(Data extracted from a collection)
>>>

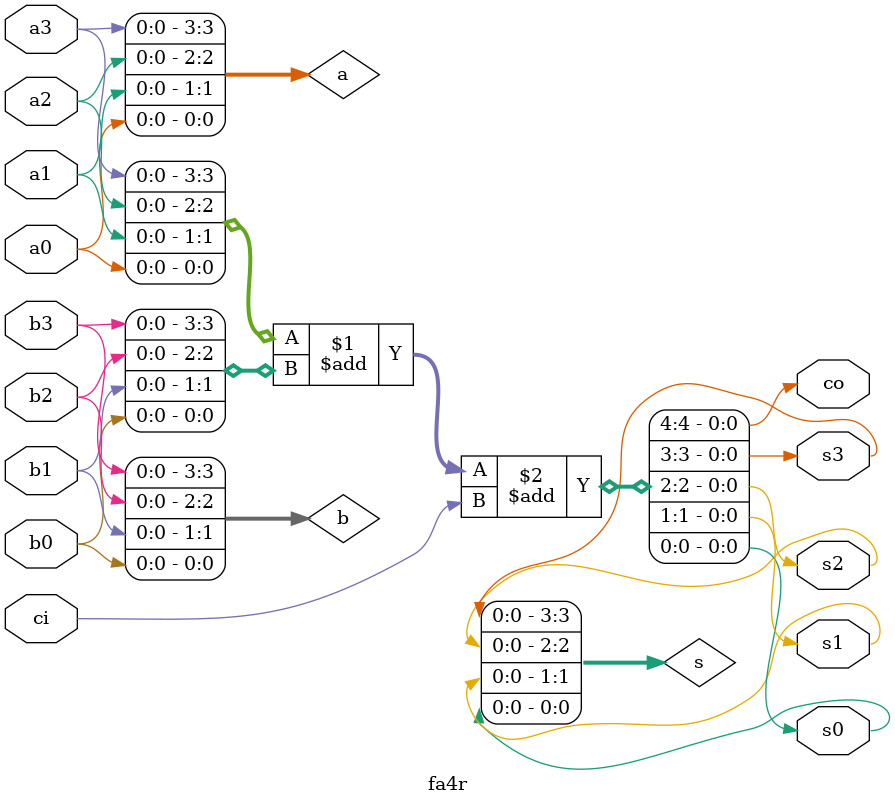
<source format=v>
`include "defs.v"

module fa4r
(
	output	s0,
	output	s1,
	output	s2,
	output	s3,
	output	co,
	input		ci,	
	input		a0,
	input		b0,
	input		a1,
	input		b1,
	input		a2,
	input		b2,
	input		a3,
	input		b3
);

wire [3:0] a;
wire [3:0] b;
wire [3:0] s;

assign a = {a3, a2, a1, a0};
assign b = {b3, b2, b1, b0};

assign s0 = s[0];
assign s1 = s[1];
assign s2 = s[2];
assign s3 = s[3];

assign {co, s} = a + b + ci;

endmodule

</source>
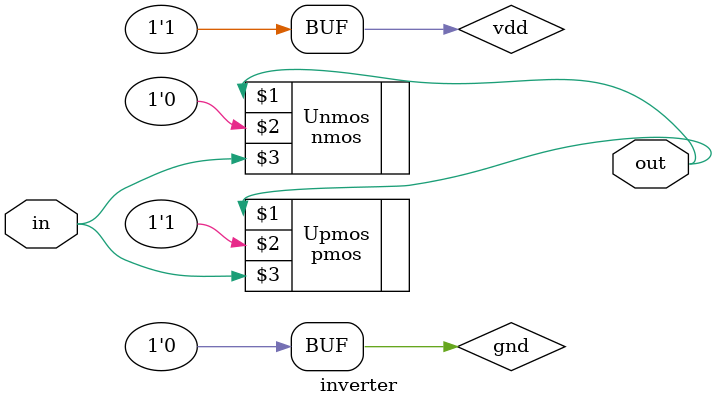
<source format=v>
`timescale 1ns/1ns

module top;
   reg  in;
   wire out;
   inverter Uinv (out, in);

   initial begin
           in = 0; #10;
           in = 1; #15;
           in = 0; #20;
           in = 1; #5
           in = 0; #5
           $finish;
   end
   initial begin
      $dumpfile("wave.vcd");
      $dumpvars(1, out, in);
   end
endmodule

module inverter (out, in);
       output out;
       input  in;
       //-------------------
       supply1 vdd;
       supply0 gnd;
       //-------------------
       pmos Upmos (out, vdd, in);
       nmos Unmos (out, gnd, in);
endmodule

</source>
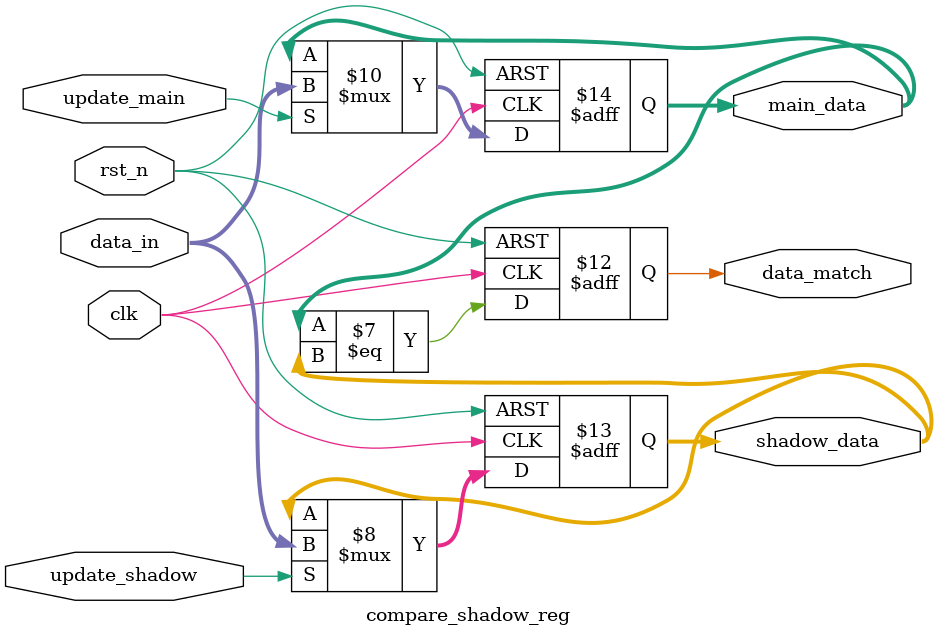
<source format=sv>
module compare_shadow_reg #(
    parameter WIDTH = 8
)(
    input wire clk,
    input wire rst_n,
    input wire [WIDTH-1:0] data_in,
    input wire update_main,
    input wire update_shadow,
    output reg [WIDTH-1:0] main_data,
    output reg [WIDTH-1:0] shadow_data,
    output reg data_match
);
    // Main register update
    always @(posedge clk or negedge rst_n) begin
        if (!rst_n)
            main_data <= 0;
        else if (update_main)
            main_data <= data_in;
    end
    
    // Shadow register update
    always @(posedge clk or negedge rst_n) begin
        if (!rst_n)
            shadow_data <= 0;
        else if (update_shadow)
            shadow_data <= data_in;
    end
    
    // Continuous comparison
    always @(posedge clk or negedge rst_n) begin
        if (!rst_n)
            data_match <= 0;
        else
            data_match <= (main_data == shadow_data);
    end
endmodule
</source>
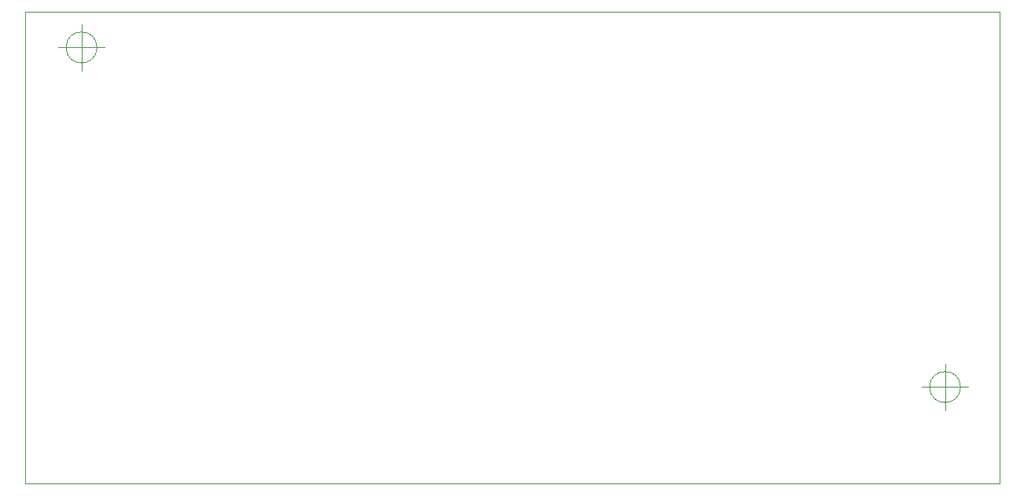
<source format=gbr>
G04 #@! TF.GenerationSoftware,KiCad,Pcbnew,(5.1.5)-3*
G04 #@! TF.CreationDate,2020-01-27T11:44:28-05:00*
G04 #@! TF.ProjectId,Main Board,4d61696e-2042-46f6-9172-642e6b696361,rev?*
G04 #@! TF.SameCoordinates,Original*
G04 #@! TF.FileFunction,Profile,NP*
%FSLAX46Y46*%
G04 Gerber Fmt 4.6, Leading zero omitted, Abs format (unit mm)*
G04 Created by KiCad (PCBNEW (5.1.5)-3) date 2020-01-27 11:44:28*
%MOMM*%
%LPD*%
G04 APERTURE LIST*
%ADD10C,0.100000*%
G04 APERTURE END LIST*
D10*
X178562000Y-40640000D02*
X178562000Y-91440000D01*
X73660000Y-40640000D02*
X178562000Y-40640000D01*
X73660000Y-91440000D02*
X73660000Y-40640000D01*
X178562000Y-91440000D02*
X73660000Y-91440000D01*
X174386666Y-81026000D02*
G75*
G03X174386666Y-81026000I-1666666J0D01*
G01*
X170220000Y-81026000D02*
X175220000Y-81026000D01*
X172720000Y-78526000D02*
X172720000Y-83526000D01*
X81422666Y-44450000D02*
G75*
G03X81422666Y-44450000I-1666666J0D01*
G01*
X77256000Y-44450000D02*
X82256000Y-44450000D01*
X79756000Y-41950000D02*
X79756000Y-46950000D01*
M02*

</source>
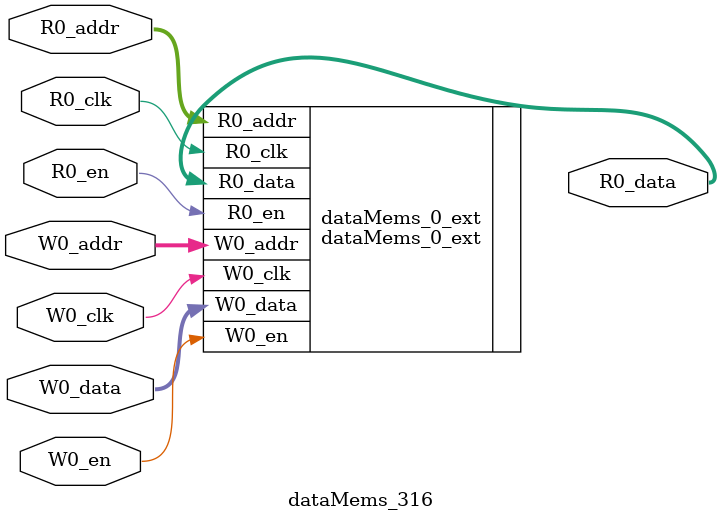
<source format=sv>
`ifndef RANDOMIZE
  `ifdef RANDOMIZE_REG_INIT
    `define RANDOMIZE
  `endif // RANDOMIZE_REG_INIT
`endif // not def RANDOMIZE
`ifndef RANDOMIZE
  `ifdef RANDOMIZE_MEM_INIT
    `define RANDOMIZE
  `endif // RANDOMIZE_MEM_INIT
`endif // not def RANDOMIZE

`ifndef RANDOM
  `define RANDOM $random
`endif // not def RANDOM

// Users can define 'PRINTF_COND' to add an extra gate to prints.
`ifndef PRINTF_COND_
  `ifdef PRINTF_COND
    `define PRINTF_COND_ (`PRINTF_COND)
  `else  // PRINTF_COND
    `define PRINTF_COND_ 1
  `endif // PRINTF_COND
`endif // not def PRINTF_COND_

// Users can define 'ASSERT_VERBOSE_COND' to add an extra gate to assert error printing.
`ifndef ASSERT_VERBOSE_COND_
  `ifdef ASSERT_VERBOSE_COND
    `define ASSERT_VERBOSE_COND_ (`ASSERT_VERBOSE_COND)
  `else  // ASSERT_VERBOSE_COND
    `define ASSERT_VERBOSE_COND_ 1
  `endif // ASSERT_VERBOSE_COND
`endif // not def ASSERT_VERBOSE_COND_

// Users can define 'STOP_COND' to add an extra gate to stop conditions.
`ifndef STOP_COND_
  `ifdef STOP_COND
    `define STOP_COND_ (`STOP_COND)
  `else  // STOP_COND
    `define STOP_COND_ 1
  `endif // STOP_COND
`endif // not def STOP_COND_

// Users can define INIT_RANDOM as general code that gets injected into the
// initializer block for modules with registers.
`ifndef INIT_RANDOM
  `define INIT_RANDOM
`endif // not def INIT_RANDOM

// If using random initialization, you can also define RANDOMIZE_DELAY to
// customize the delay used, otherwise 0.002 is used.
`ifndef RANDOMIZE_DELAY
  `define RANDOMIZE_DELAY 0.002
`endif // not def RANDOMIZE_DELAY

// Define INIT_RANDOM_PROLOG_ for use in our modules below.
`ifndef INIT_RANDOM_PROLOG_
  `ifdef RANDOMIZE
    `ifdef VERILATOR
      `define INIT_RANDOM_PROLOG_ `INIT_RANDOM
    `else  // VERILATOR
      `define INIT_RANDOM_PROLOG_ `INIT_RANDOM #`RANDOMIZE_DELAY begin end
    `endif // VERILATOR
  `else  // RANDOMIZE
    `define INIT_RANDOM_PROLOG_
  `endif // RANDOMIZE
`endif // not def INIT_RANDOM_PROLOG_

// Include register initializers in init blocks unless synthesis is set
`ifndef SYNTHESIS
  `ifndef ENABLE_INITIAL_REG_
    `define ENABLE_INITIAL_REG_
  `endif // not def ENABLE_INITIAL_REG_
`endif // not def SYNTHESIS

// Include rmemory initializers in init blocks unless synthesis is set
`ifndef SYNTHESIS
  `ifndef ENABLE_INITIAL_MEM_
    `define ENABLE_INITIAL_MEM_
  `endif // not def ENABLE_INITIAL_MEM_
`endif // not def SYNTHESIS

module dataMems_316(	// @[generators/ara/src/main/scala/UnsafeAXI4ToTL.scala:365:62]
  input  [4:0]  R0_addr,
  input         R0_en,
  input         R0_clk,
  output [66:0] R0_data,
  input  [4:0]  W0_addr,
  input         W0_en,
  input         W0_clk,
  input  [66:0] W0_data
);

  dataMems_0_ext dataMems_0_ext (	// @[generators/ara/src/main/scala/UnsafeAXI4ToTL.scala:365:62]
    .R0_addr (R0_addr),
    .R0_en   (R0_en),
    .R0_clk  (R0_clk),
    .R0_data (R0_data),
    .W0_addr (W0_addr),
    .W0_en   (W0_en),
    .W0_clk  (W0_clk),
    .W0_data (W0_data)
  );
endmodule


</source>
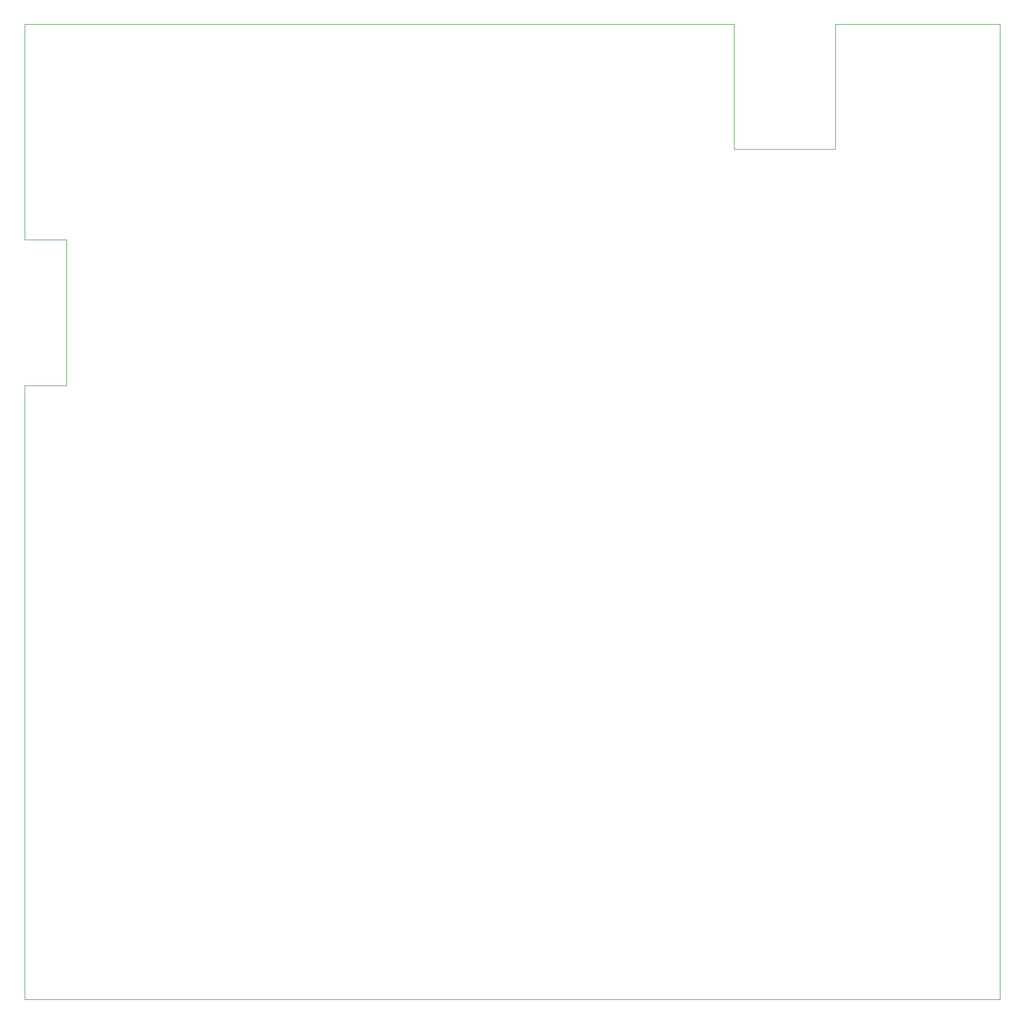
<source format=gbr>
G04 #@! TF.GenerationSoftware,KiCad,Pcbnew,(5.1.5)-3*
G04 #@! TF.CreationDate,2020-10-04T17:53:19+01:00*
G04 #@! TF.ProjectId,DC Controller STM32 v2,44432043-6f6e-4747-926f-6c6c65722053,rev?*
G04 #@! TF.SameCoordinates,Original*
G04 #@! TF.FileFunction,Profile,NP*
%FSLAX46Y46*%
G04 Gerber Fmt 4.6, Leading zero omitted, Abs format (unit mm)*
G04 Created by KiCad (PCBNEW (5.1.5)-3) date 2020-10-04 17:53:19*
%MOMM*%
%LPD*%
G04 APERTURE LIST*
%ADD10C,0.050000*%
G04 APERTURE END LIST*
D10*
X112000000Y134300000D02*
X128000000Y134300000D01*
X128000000Y154000000D02*
X128000000Y134300000D01*
X112000000Y154000000D02*
X112000000Y134300000D01*
X128000000Y154000000D02*
X154000000Y154000000D01*
X0Y97000000D02*
X6600000Y97000000D01*
X6600000Y97000000D02*
X6600000Y120000000D01*
X6600000Y120000000D02*
X0Y120000000D01*
X0Y120000000D02*
X0Y154000000D01*
X154000000Y154000000D02*
X154000000Y0D01*
X0Y154000000D02*
X112000000Y154000000D01*
X0Y0D02*
X0Y97000000D01*
X154000000Y0D02*
X0Y0D01*
M02*

</source>
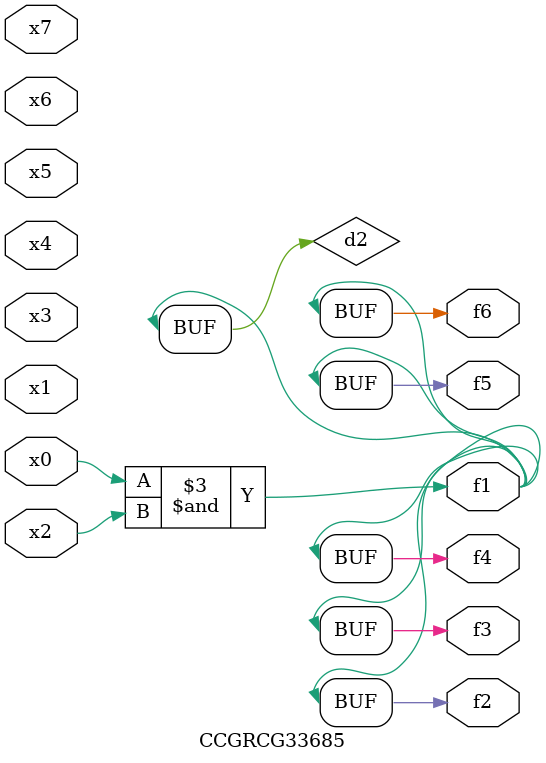
<source format=v>
module CCGRCG33685(
	input x0, x1, x2, x3, x4, x5, x6, x7,
	output f1, f2, f3, f4, f5, f6
);

	wire d1, d2;

	nor (d1, x3, x6);
	and (d2, x0, x2);
	assign f1 = d2;
	assign f2 = d2;
	assign f3 = d2;
	assign f4 = d2;
	assign f5 = d2;
	assign f6 = d2;
endmodule

</source>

<<<

Using the data above, copy exactly the lines from the one containing "X178562000Y-91440000D01*" to the one containing "not def ASSERT_VERBOSE_COND_", inclusive. Exclude the pictures.

X178562000Y-91440000D01*
X73660000Y-40640000D02*
X178562000Y-40640000D01*
X73660000Y-91440000D02*
X73660000Y-40640000D01*
X178562000Y-91440000D02*
X73660000Y-91440000D01*
X174386666Y-81026000D02*
G75*
G03X174386666Y-81026000I-1666666J0D01*
G01*
X170220000Y-81026000D02*
X175220000Y-81026000D01*
X172720000Y-78526000D02*
X172720000Y-83526000D01*
X81422666Y-44450000D02*
G75*
G03X81422666Y-44450000I-1666666J0D01*
G01*
X77256000Y-44450000D02*
X82256000Y-44450000D01*
X79756000Y-41950000D02*
X79756000Y-46950000D01*
M02*

</source>
<source format=sv>
`ifndef RANDOMIZE
  `ifdef RANDOMIZE_REG_INIT
    `define RANDOMIZE
  `endif // RANDOMIZE_REG_INIT
`endif // not def RANDOMIZE
`ifndef RANDOMIZE
  `ifdef RANDOMIZE_MEM_INIT
    `define RANDOMIZE
  `endif // RANDOMIZE_MEM_INIT
`endif // not def RANDOMIZE

`ifndef RANDOM
  `define RANDOM $random
`endif // not def RANDOM

// Users can define 'PRINTF_COND' to add an extra gate to prints.
`ifndef PRINTF_COND_
  `ifdef PRINTF_COND
    `define PRINTF_COND_ (`PRINTF_COND)
  `else  // PRINTF_COND
    `define PRINTF_COND_ 1
  `endif // PRINTF_COND
`endif // not def PRINTF_COND_

// Users can define 'ASSERT_VERBOSE_COND' to add an extra gate to assert error printing.
`ifndef ASSERT_VERBOSE_COND_
  `ifdef ASSERT_VERBOSE_COND
    `define ASSERT_VERBOSE_COND_ (`ASSERT_VERBOSE_COND)
  `else  // ASSERT_VERBOSE_COND
    `define ASSERT_VERBOSE_COND_ 1
  `endif // ASSERT_VERBOSE_COND
`endif // not def ASSERT_VERBOSE_COND_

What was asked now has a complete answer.